WMV on the Mac has never improved. It suffers from poor play back speed, where a VLC and MPlayer will hand the same WMVs perfectly. I own Flip4Mac, so that I can convert WMVs into friendly format for my video apps, but every other month or so, I'm running into new videos that it can't play. Then they update it, it works, then once again, I run into more WMVs that will not play on it.
IMO, WMV definitely sucks worse in this case, because even though QT is
First, I agree with all above who have extolled the utter worthlessness of WMP (on either platform). I use this as an exemplar of evil UI design. What maroon decided that dragging the time cursor should NOT update the image in real time, as it does in QT Player? Who decided that hiding the config menu in some elaborately hokey frame was good design? And on and on... Piece 'o crap. Glad to see the back of it (though I only briefly ever used in on Mac and usually deleted it soon after).
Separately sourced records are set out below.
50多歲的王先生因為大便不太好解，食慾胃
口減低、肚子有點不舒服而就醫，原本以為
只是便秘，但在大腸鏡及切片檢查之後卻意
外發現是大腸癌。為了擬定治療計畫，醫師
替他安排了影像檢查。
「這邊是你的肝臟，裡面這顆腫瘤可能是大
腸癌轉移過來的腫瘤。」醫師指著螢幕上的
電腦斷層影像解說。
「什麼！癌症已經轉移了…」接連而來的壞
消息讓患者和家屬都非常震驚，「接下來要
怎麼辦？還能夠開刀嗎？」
Still have to live with it on Windoze unless M$ caves completely and lets Flip4Mac do a QT codec for Windoze also. Ha!
Anyway, I write to mention experiences with the 2 contenda's for outputting WMVs from Mac, which are PopWire Technology and Flip4Mac. I've used PopWire's $30 (only!) WMV9 Export Component for QuickTime (a plug-in to QT) for about a year with great satisfaction. As much as I hate to create WMV's for anyone, the job and benighted clients sometimes require them. I've found that WMV is the all around best format to give someone a movie to embed into Windoze PowerPoint presentations.
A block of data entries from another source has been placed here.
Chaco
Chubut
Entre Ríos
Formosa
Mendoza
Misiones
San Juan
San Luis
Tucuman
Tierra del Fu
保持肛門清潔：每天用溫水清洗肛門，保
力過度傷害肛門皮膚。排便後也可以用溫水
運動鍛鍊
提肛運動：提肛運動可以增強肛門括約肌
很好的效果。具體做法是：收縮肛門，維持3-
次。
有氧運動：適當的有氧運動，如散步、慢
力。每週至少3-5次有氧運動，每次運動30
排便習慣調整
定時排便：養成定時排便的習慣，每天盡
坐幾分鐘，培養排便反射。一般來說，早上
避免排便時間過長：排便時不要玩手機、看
The PopWire QT plug-in means that any and all QT apps (Final Cut, QT Pro, etc.) can directly output WMV as an exported file. Very handy. And, so far, no complaints: the quality is excellent as is the speed of conversion. I've used some of the (many) built-in presets, and diddled up a few of my own. The options dialog even lets you insert copyright and title and author metadata. Highly recommended.
I discovered Flip4Mac about a month ago and dorked with the demos, then last week hit the Buy button for WMV Studio Pro. So far, I've had OK success. I first tried to export some pieces I had created with After Effects (Animation or in other cases 10-bit uncompressed BlackMagic codec), using the 2-pass VBR in WMV SP. Not good. Not good at all! Took a REALLY long time (dual 2Ghz G5) and looked absolutely awful. I was getting a little sweaty palmed about all those bucks I just fired off to these guys, plus the deadline looming...
So I tried again with a 1-pass CBR preset, and while it took what seemed like a much longer time than PopWire would have, it did give a comparably respectable result. So I need to do some more tests to find out what works and what doesn't given different input material.
I have had reasonable success viewing the odd WMV on the web using the Flip4Mac web QT plug-in that is installed as part of the free WMV Player (all this functionality is included in the higher end, pay-fer products like Studio Pro). However, I saw that someone else had trouble with the Comedy Channel movies. I did also: I don't care really, I was just looking for a sample WMV to try out the install of last night's 2.0.1 patch, but I don't have an answer for what CC does wrong that everyone else seems to do right. Maybe it is a streaming thing?